Этот феномен был назвал Ледантеком телегонией, и он давным-давно учитывается в практике не только коннозаводчиков, но и собаководов и котоводов. Например, продавец персидской кошки, что живет теперь у меня, предупреждал, что если ее первым самцом будет кот другой породы, то чистопородных “персов” нам не видать от нее никогда. Почему же ныне ни в одной энциклопедии (кроме, может быть, узкоспециальных справочников), мы не найдем упоминания ни о Ледантеке, ни о телегонии?

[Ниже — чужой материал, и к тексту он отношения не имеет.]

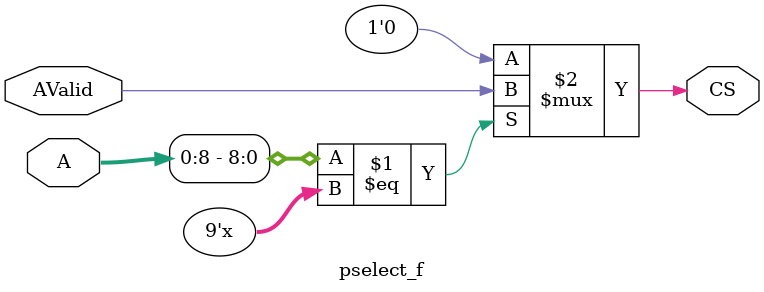
<source format=v>
module pselect_f (A, AValid, CS);

parameter C_AB  = 9;
parameter C_AW  = 32;
parameter [0:C_AW - 1] C_BAR =  'bz;
parameter C_FAMILY  = "nofamily";
input[0:C_AW-1] A; 
input AValid; 
output CS; 
wire CS;
parameter [0:C_AB-1]BAR = C_BAR[0:C_AB-1];

//----------------------------------------------------------------------------
// Build a behavioral decoder
//----------------------------------------------------------------------------
generate
if (C_AB > 0) begin : XST_WA
assign CS = (A[0:C_AB - 1] == BAR[0:C_AB - 1]) ? AValid : 1'b0 ;
end
endgenerate

generate
if (C_AB == 0) begin : PASS_ON_GEN
assign CS = AValid ;
end
endgenerate
endmodule

</source>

Конечно, потому, что после открытий Ледантека и его единомышленника, современника Дарвина профессора Флинта, люди стали задавать физиологам вопрос: “А не распространяется ли эффект телегонии на людей?” В сущности, некое смутное понятие о телегонии было у людей всегда, его следы мы найдем в отношении к таинству соития и рождения в Библии, в некоторых установлениях Талмуда, в феодальном праве “первой ночи” у дворян, а теперь, после открытия Ледантека и Флинта, люди стали внимательно присматриваться к похожим примерам из жизни “гомо сапиенс”, считавшимся до того либо научными артефактами, либо лукавством неверных жен, вводящих в заблуждение своих мужей: когда, например, белая женщина рожала от белого мужа ребенка другого цвета кожи, утверждая, однако, что имела связь с чужеземцем несколько лет назад. (У нас с этим впервые широко столкнулись через несколько лет после молодежного фестиваля 1957 года.)